Tradisi ini juga secara tidak langsung mengajarkan kepada anak-anak nilai-nilai penting dalam hidup rasa syukur, semangat berbagi, dan tanggung jawab sosial. Seorang anak yang disekolahkan lewat dukungan banyak pihak akan tumbuh dengan kesadaran bahwa pendidikan yang ia terima adalah amanah. Ia akan terdorong untuk kembali, mengabdi, dan memberi kontribusi bagi daerah asalnya.

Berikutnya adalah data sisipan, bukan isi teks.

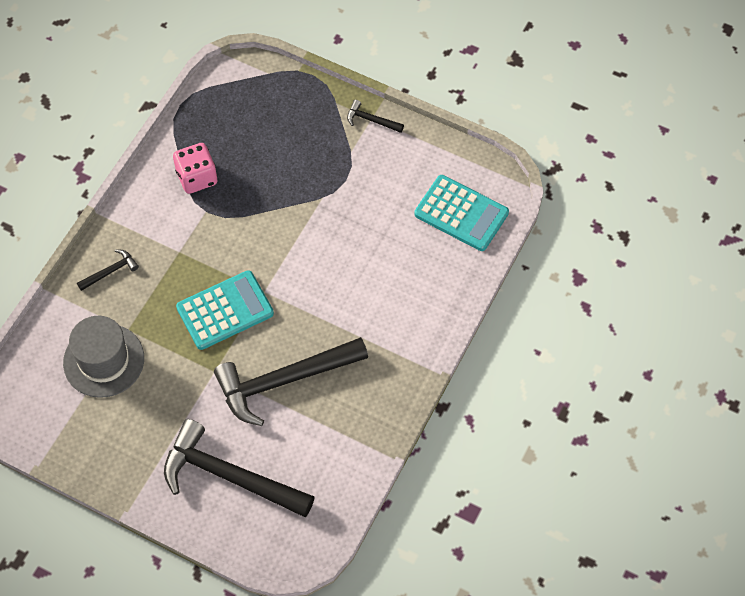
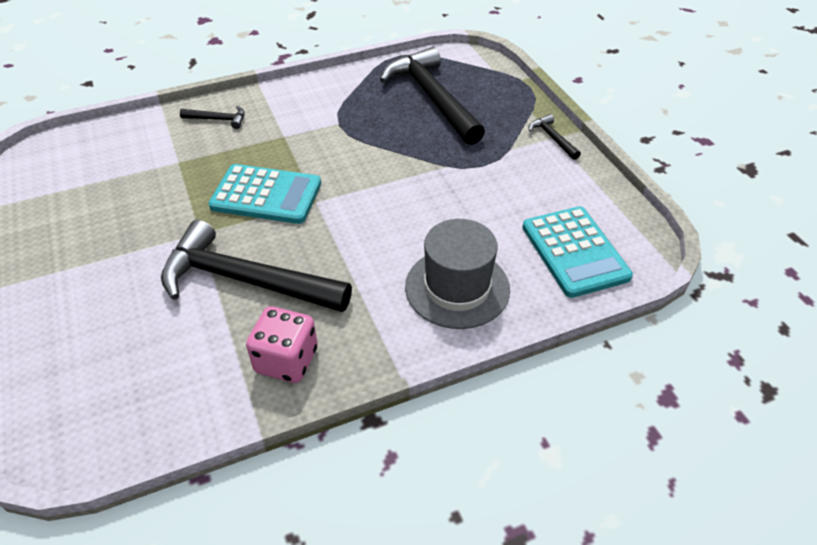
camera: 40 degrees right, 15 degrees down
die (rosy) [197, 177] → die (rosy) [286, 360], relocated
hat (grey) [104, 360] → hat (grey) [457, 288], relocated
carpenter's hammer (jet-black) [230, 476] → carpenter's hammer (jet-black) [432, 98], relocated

Namun tentu, tantangan tetap ada. Seiring berjalannya waktu, dalam beberapa kasus, semangat asli Wuat Wa’i mulai tergeser oleh kepentingan sosial. Tradisi yang awalnya sarat makna solidaritas dan pendidikan, perlahan berubah menjadi semacam arisan di mana pesta diadakan lebih karena tuntutan sosial atau sebagai balas jasa atas sumbangan sebelumnya, bukan karena niat tulus mendukung anak untuk benar-benar menempuh pendidikan.
Ada keluarga tertentu yang tetap mengadakan Wuat Wa'i secara meriah meskipun anak yang dibekali ternyata tidak jadi berangkat kuliah, atau bahkan tidak memiliki rencana pendidikan yang jelas. Akibatnya, esensi Wuat Wa'i sebagai sarana gotong royong pendidikan menjadi kabur, dan masyarakat mulai mempertanyakan niat di balik tradisi itu. Ketika nilai gotong royong mulai ditumpangi oleh motif gengsi atau sekadar formalitas adat, maka kekuatan budaya itu justru berisiko melemah.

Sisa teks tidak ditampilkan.